## REQUIRED WORK
Nothing but the lines from the one with "- [ ] Take/gather screenshot of Gatoes user" through the final line of the entries below should be written out, each exactly as given.

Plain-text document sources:

-- Opening Marker --

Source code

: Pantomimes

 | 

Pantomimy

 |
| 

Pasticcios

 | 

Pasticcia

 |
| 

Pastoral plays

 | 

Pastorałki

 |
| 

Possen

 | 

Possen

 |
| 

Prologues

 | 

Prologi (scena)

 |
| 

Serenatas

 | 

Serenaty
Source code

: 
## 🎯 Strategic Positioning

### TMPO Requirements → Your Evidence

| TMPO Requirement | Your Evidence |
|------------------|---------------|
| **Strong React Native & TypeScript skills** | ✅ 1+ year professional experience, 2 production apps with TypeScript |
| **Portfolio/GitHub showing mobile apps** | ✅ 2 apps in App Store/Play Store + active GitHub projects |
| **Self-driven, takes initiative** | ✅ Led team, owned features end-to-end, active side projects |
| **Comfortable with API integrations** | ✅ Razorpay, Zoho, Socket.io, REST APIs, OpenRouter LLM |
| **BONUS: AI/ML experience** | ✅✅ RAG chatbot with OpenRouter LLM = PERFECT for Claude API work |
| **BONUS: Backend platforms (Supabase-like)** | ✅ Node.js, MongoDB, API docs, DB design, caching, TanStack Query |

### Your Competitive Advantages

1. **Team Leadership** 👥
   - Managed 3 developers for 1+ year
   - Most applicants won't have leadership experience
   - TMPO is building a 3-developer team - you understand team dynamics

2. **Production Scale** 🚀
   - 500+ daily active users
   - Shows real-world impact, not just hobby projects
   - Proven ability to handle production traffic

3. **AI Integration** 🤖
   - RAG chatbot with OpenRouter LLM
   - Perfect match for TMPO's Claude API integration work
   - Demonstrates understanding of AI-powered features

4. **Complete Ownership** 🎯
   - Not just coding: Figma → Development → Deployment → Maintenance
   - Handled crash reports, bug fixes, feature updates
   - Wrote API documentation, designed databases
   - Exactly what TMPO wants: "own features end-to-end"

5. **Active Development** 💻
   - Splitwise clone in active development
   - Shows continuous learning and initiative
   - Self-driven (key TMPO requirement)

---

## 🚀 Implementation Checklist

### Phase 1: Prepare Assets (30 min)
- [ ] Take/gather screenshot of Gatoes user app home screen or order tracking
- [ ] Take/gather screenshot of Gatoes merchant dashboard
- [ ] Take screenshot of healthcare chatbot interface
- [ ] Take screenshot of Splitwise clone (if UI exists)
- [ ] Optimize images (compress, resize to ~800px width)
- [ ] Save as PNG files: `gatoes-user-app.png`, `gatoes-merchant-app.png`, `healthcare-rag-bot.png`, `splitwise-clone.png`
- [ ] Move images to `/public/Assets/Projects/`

-- Closing Marker --

## EXERCISE RESULT
- [ ] Take/gather screenshot of Gatoes user app home screen or order tracking
- [ ] Take/gather screenshot of Gatoes merchant dashboard
- [ ] Take screenshot of healthcare chatbot interface
- [ ] Take screenshot of Splitwise clone (if UI exists)
- [ ] Optimize images (compress, resize to ~800px width)
- [ ] Save as PNG files: `gatoes-user-app.png`, `gatoes-merchant-app.png`, `healthcare-rag-bot.png`, `splitwise-clone.png`
- [ ] Move images to `/public/Assets/Projects/`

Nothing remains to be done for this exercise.